DPAPI backup keys on Active Directory domain controllers
The Active Directory database contains a set of objects known as DPAPI backup keys. These objects include:
- BCKUPKEY_P Secret
- BCKUPKEY_PREFERRED Secret
- BCKUPKEY_guid1
- BCKUPKEY_guid2
These objects are part of the schema class "secret", and they exist in the "CN=System,DC=contoso,DC=com" container within the Domain partition.
Normally, domain users encrypt DPAPI-protected data using keys that are derived from their own passwords. However, if the user forgets their password, or if their password is administratively reset or reset from another device, the previously encrypted data can no longer be decrypted using the new keys derived from the user's new password.
When this occurs, the data can still be decrypted using the Backup keys stored on the Active Directory domain controllers. They can then be re-encrypted with the user's new password-derived key. This means that anyone who has the DPAPI Backup keys for a domain will be able to decrypt DPAPI-encrypted data for any domain user, even after the user's password is changed.
The DPAPI Backup keys on Active Directory domain controllers are randomly generated only once, during the initial creation of the domain.
Due to the sensitive nature of these keys, it is imperative that access to these keys be protected and regarded as one of the most highly confidential pieces of information in the entire Active Directory domain. By default, access to these keys is restricted to domain administrators.
There currently is no officially supported way of changing or rotating these DPAPI backup keys on the domain controllers. In accordance with the document MS-BKRP, 3rd parties have the ability to develop an application or script that creates a new DPAPI Backup key and sets the new key to be the preferred key for the domain. However, these 3rd party solutions would be unsupported by Microsoft.

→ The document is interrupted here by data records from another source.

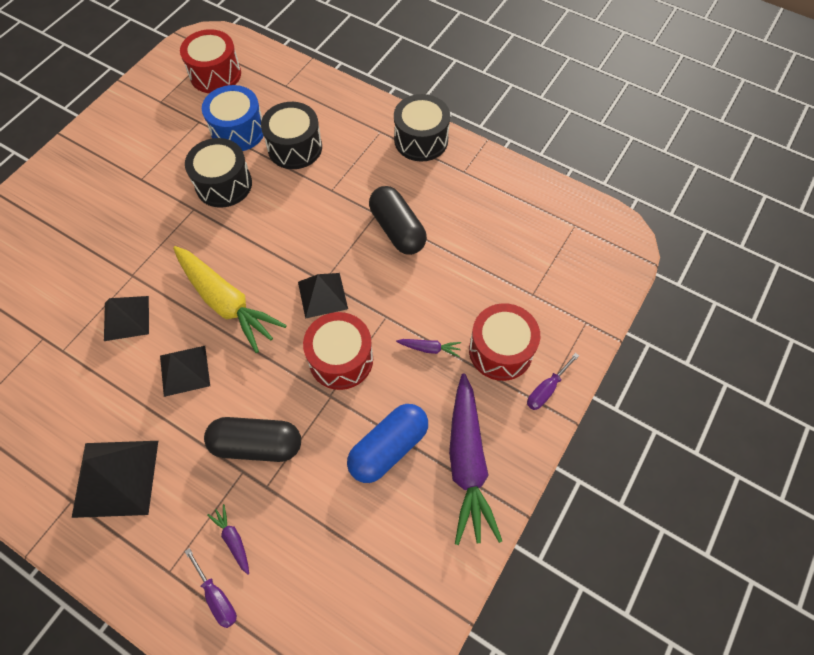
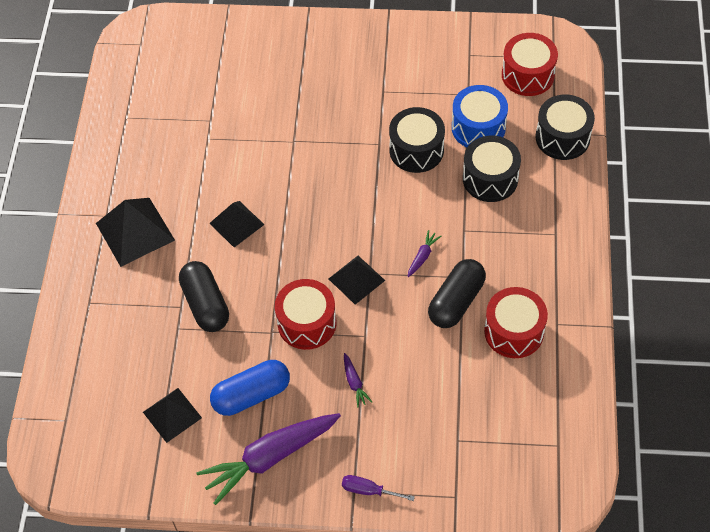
camera: 65 degrees right, 5 degrees down
(126, 318) = (256, 160): black pyramid -> black pyramid (172, 415)
(217, 597) = (87, 341): purple screwdriver -> none
(226, 302) = (309, 217): yellow carrot -> none
(233, 539) = (130, 329): purple carrot -> purple carrot (422, 256)
(388, 448) = (251, 395): blue capsule -> blue capsule turned 45 degrees counterclockwise
(421, 140) = (569, 271): black drum -> black drum (562, 137)
(500, 350) = (385, 438): red drum -> red drum (514, 331)

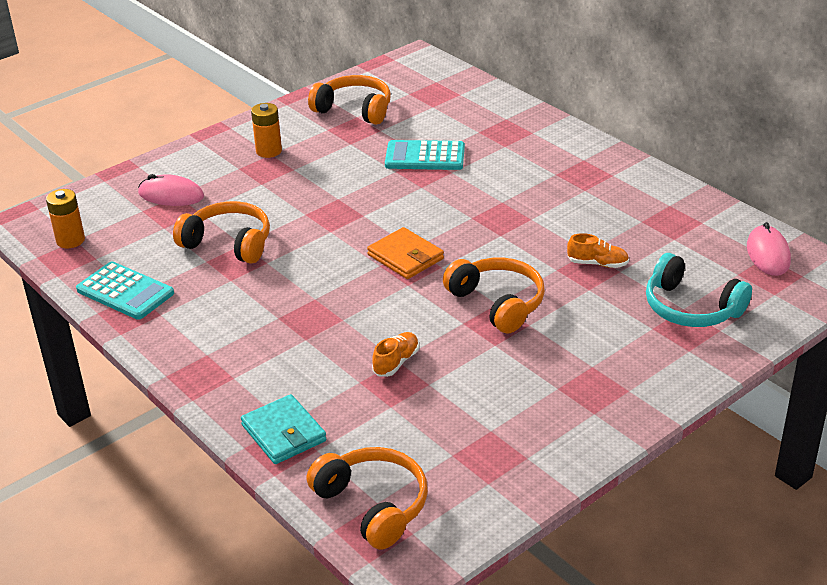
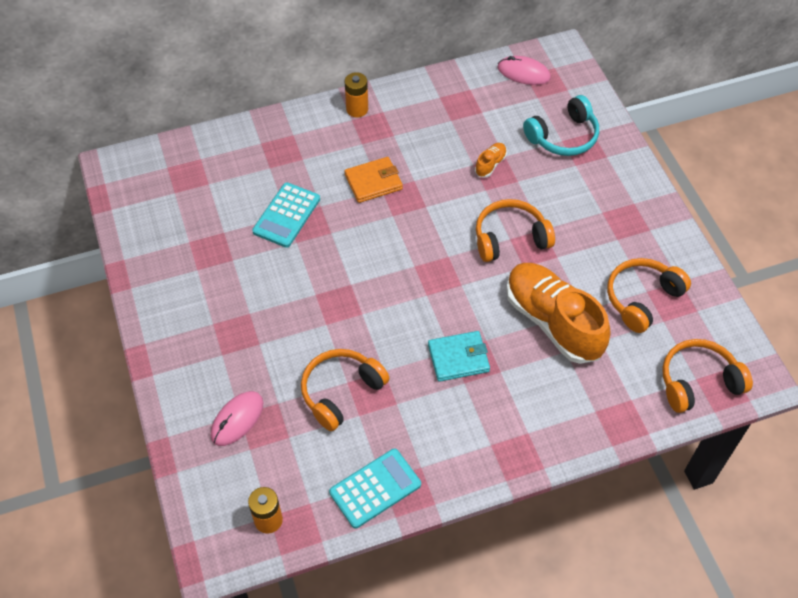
camera: 70 degrees left, 20 degrees up
(269, 151) = (207, 324): orange battery -> orange battery (357, 109)
(283, 433) = (606, 415): turquoise wallet -> turquoise wallet (458, 358)
(354, 109) = (176, 239): orange headphones -> orange headphones (642, 298)
(396, 362) = (553, 322): orange shoe -> orange shoe, size x2.47
(405, 257) = (424, 274): orange wallet -> orange wallet (373, 182)

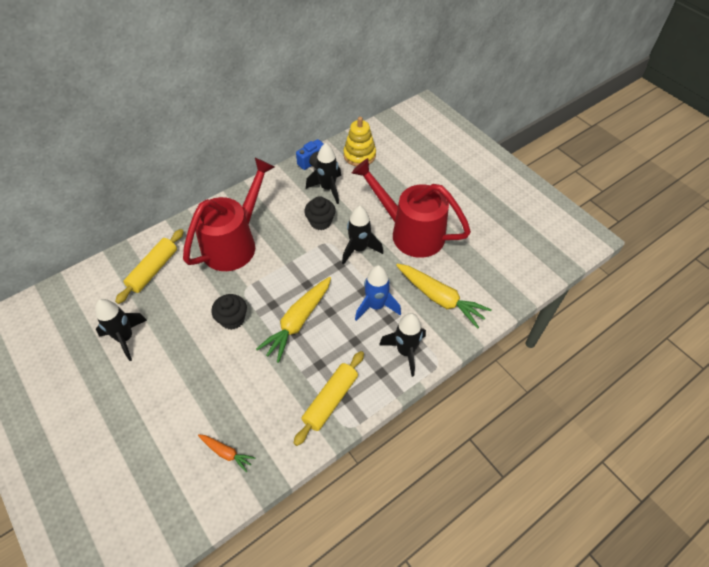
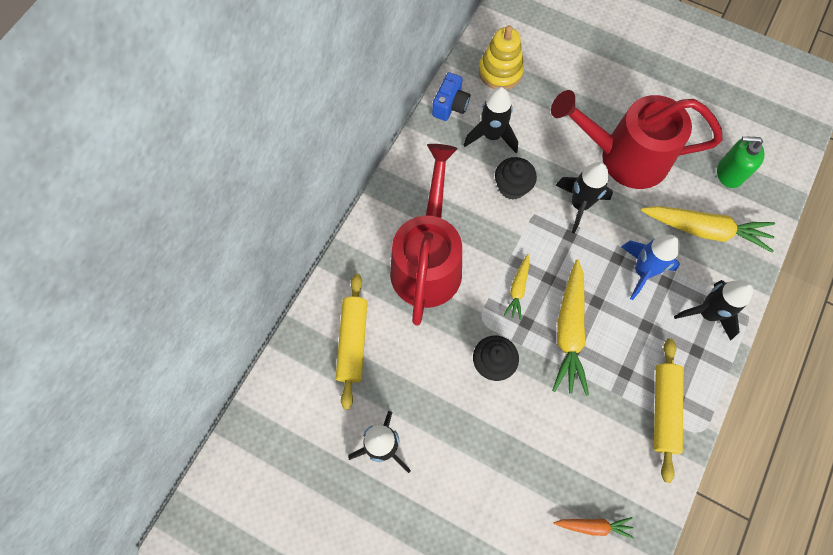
camera: 25 degrees left, 15 degrees up
(281, 282) = (518, 289): none -> yellow carrot
(482, 270) = (729, 173): none -> green soap dispenser

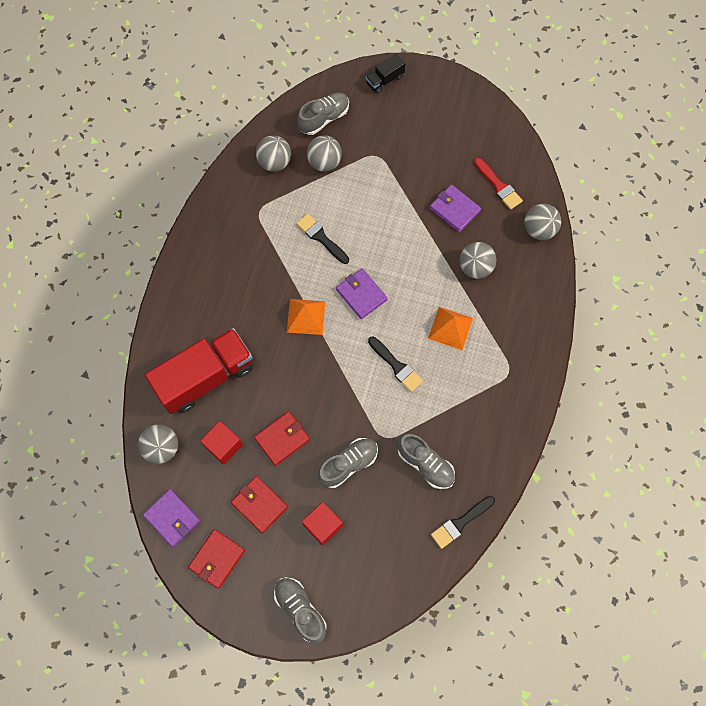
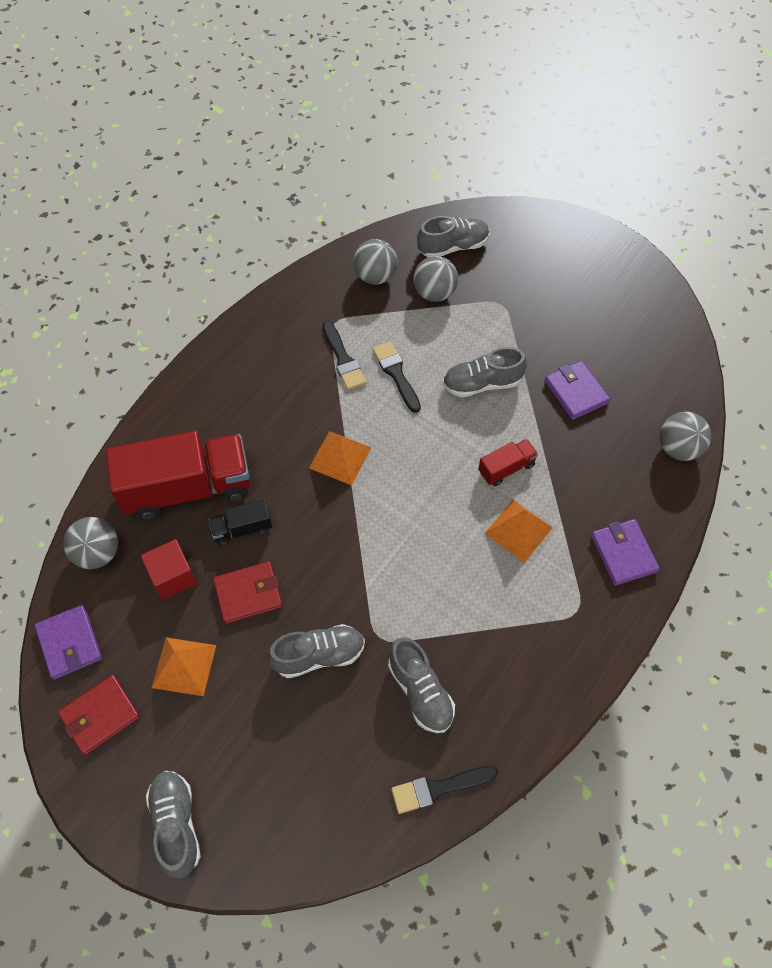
camera: 20 degrees right, 10 degrees down
(259, 504) = (184, 666): red wallet -> orange pyramid
(323, 525) = (253, 722): red cube -> none
(361, 294) = (419, 454): purple wallet -> purple wallet (623, 553)
(385, 80) = (542, 226): black truck -> black truck (242, 529)
(386, 225) = (482, 384): none -> grey shoe
(396, 366) = (430, 553): black brush -> black brush (343, 359)
(426, 285) = (506, 468): none -> red truck
(475, 267) = (578, 467): grey ball -> none
(498, 186) = (642, 381): red brush -> none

Should the DPAPI Backup keys for the domain be compromised, the recommendation is to create a new domain and migrate users to that new domain. If a malicious actor is able to gain access to the DPAPI backup keys, it's likely that they have acquired domain administrator-level access to the domain and have full access to its resources. An attacker may also install other backdoor systems in the domain with the level of access that they now have, hence the recommendation to migrate to a new domain.
Active Directory administration best practices are the defense against this scenario. When granting domain access to users, provide the minimum level of access users need. It's also critical to protect Active Directory backups with as much vigilance as you protect the domain controllers themselves.